**Challenge:** Present every line of the material below as a numbered list, skipping blank lines and leaving the pictures out.

**Source records:**
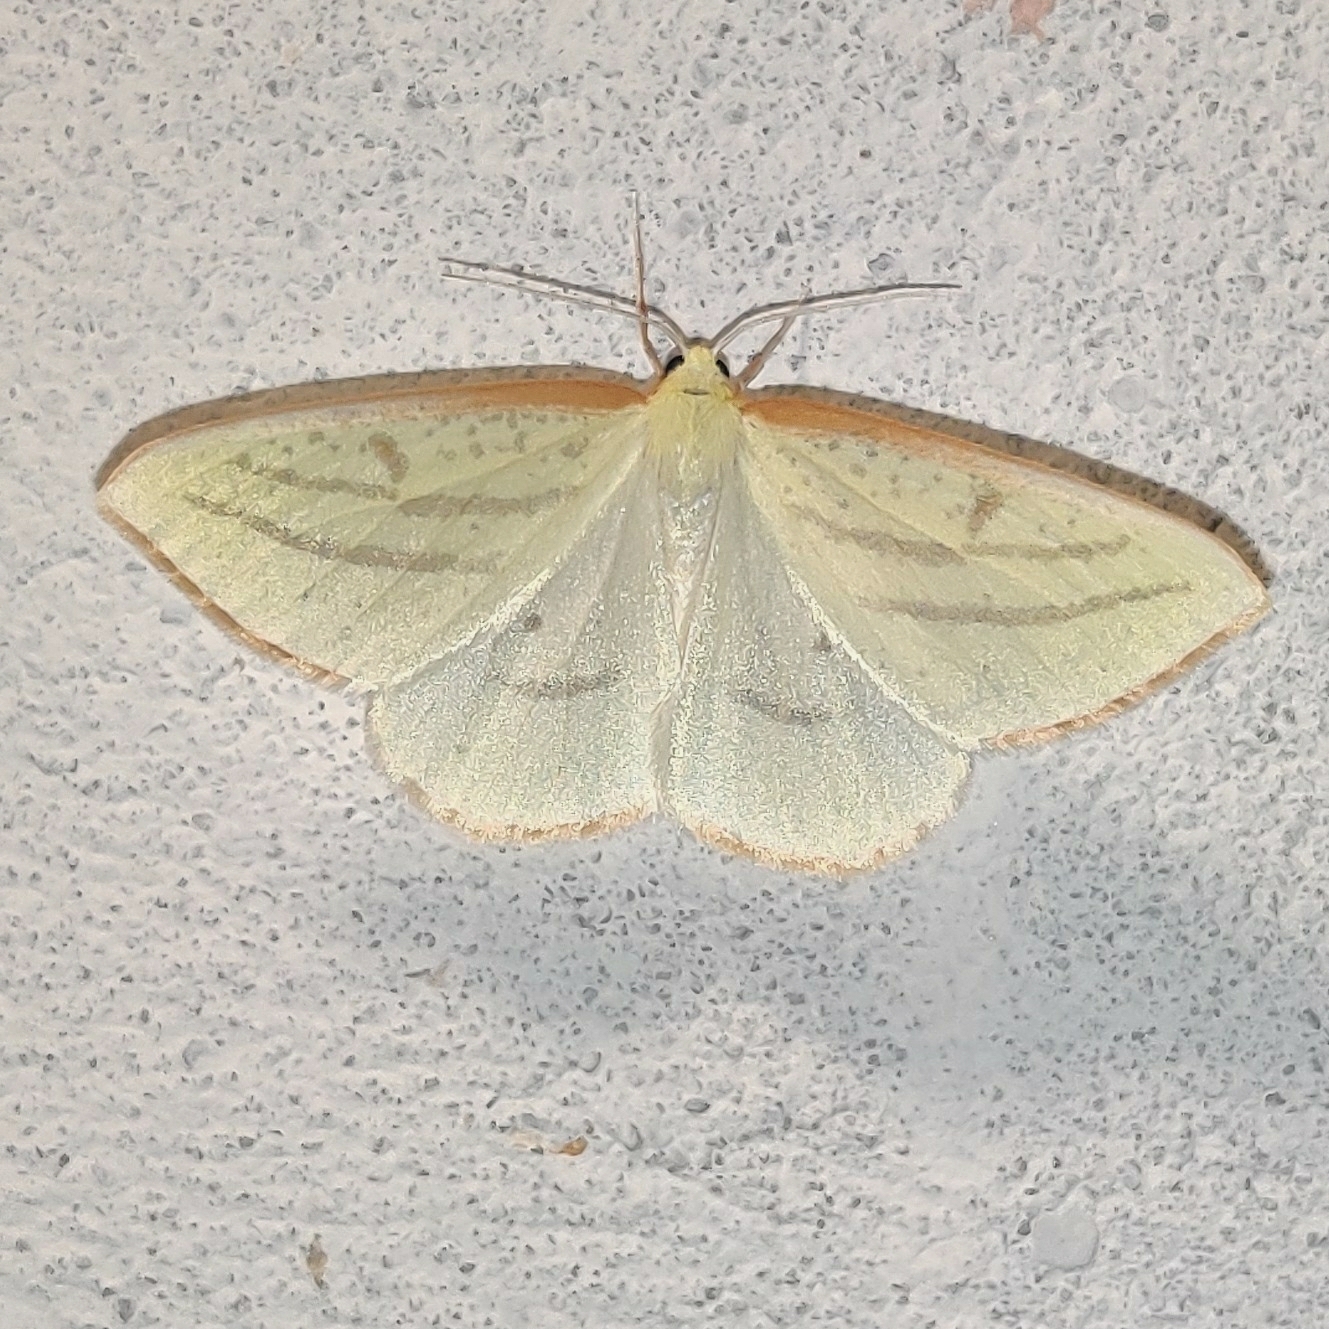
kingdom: Animalia
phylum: Arthropoda
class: Insecta
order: Lepidoptera
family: Geometridae
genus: Sirinopteryx
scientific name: Sirinopteryx ablunata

**Written reply:**
1. kingdom: Animalia
2. phylum: Arthropoda
3. class: Insecta
4. order: Lepidoptera
5. family: Geometridae
6. genus: Sirinopteryx
7. scientific name: Sirinopteryx ablunata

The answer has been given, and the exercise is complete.